Он помолчал, молчали и мы – все было понятно.
– А Алиса? – спросил Дьячков.
– Алиса категорически отказалась, – сильно раздражаясь, ответил Владимиров. – Я не мог ее уговорить. Я предлагаю это вам. Потому что вы действительно ведущие артисты, вы – лицо театра, вы имеете уже звания, и никто не сможет сказать, что вы вступили в партию из корыстных соображений.
– Хорошо, Игорь Петрович, я согласен, – произнес Дьячков.
Владимиров посмотрел на меня.
– Игорь Петрович, я не знаю. А что мне делать с моими анекдотами про Брежнева, с моими пародиями на всех них? Ведь все знают мое отношение к марксизму-ленинизму. И как на меня будут смотреть, если я возьму и вступлю в партию?

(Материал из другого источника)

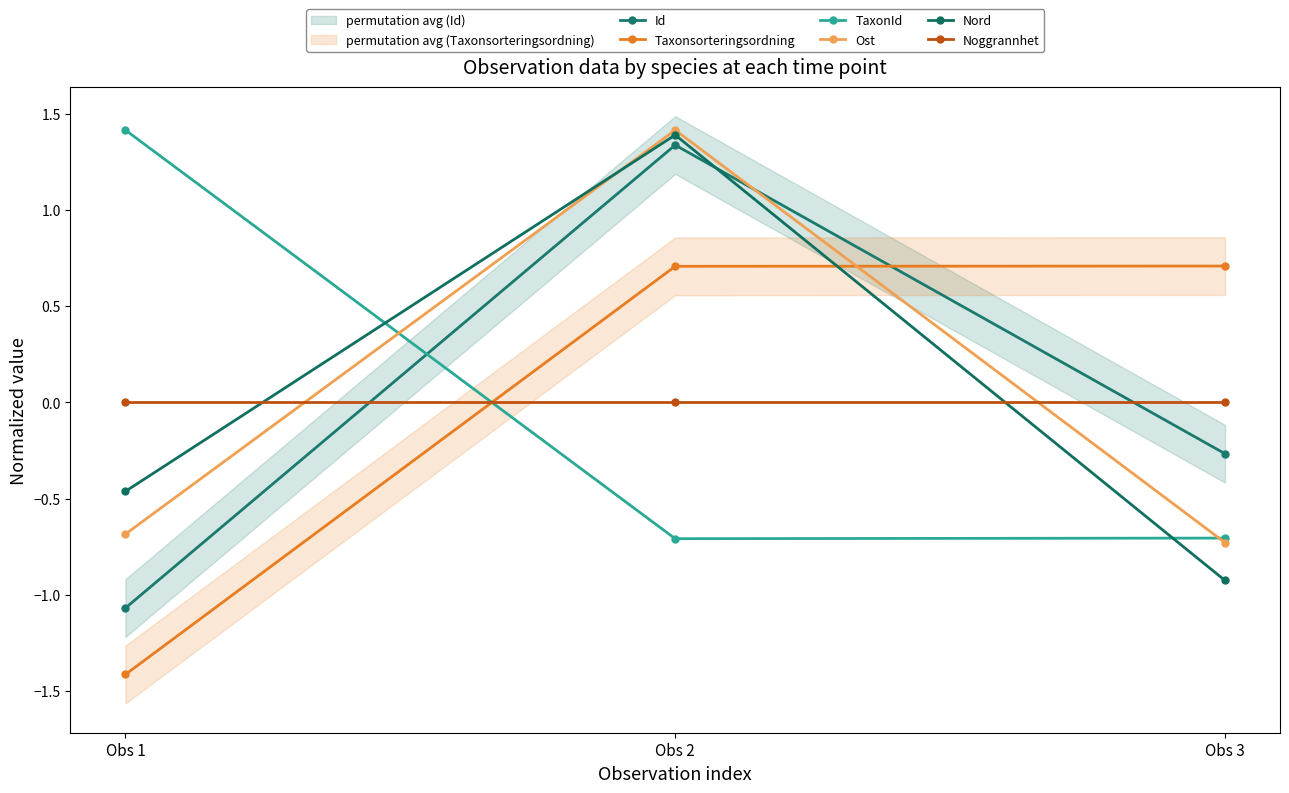

At Obs 2, list the series in order from largest to smallest.

Ost, Nord, Id, Taxonsorteringsordning, Noggrannhet, TaxonId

– Толя, ну что вы все драматизируете? Это же пустая формальность, это игра, в которую играют все. То т же Демичев. Днем он сидит под портретом Брежнева, а вечером дома рассказывает про него анекдоты. Никто уже ни во что не верит, все только делают вид.
– А если они потребуют подписать какое-нибудь письмо, вроде пастернаковского?
– Толя, – вскочил Владимиров, – почему я должен вас уговаривать? Театр получил редчайшую, уникальнейшую возможность выбиться в выездные, побывать, как БДТ, в десятках стран, и вы лишаете его этой возможности из-за каких-то ребяческих соплей. Я думал, что у вас лучше с чувством юмора.
«Действительно, – носилось у меня в голове, – он, наверное, прав. Я ведь никого не предаю, ничего за это не получаю. Да, мне очень не хочется, но ведь выхода нет, – успокаивал я себя. – Надо соглашаться».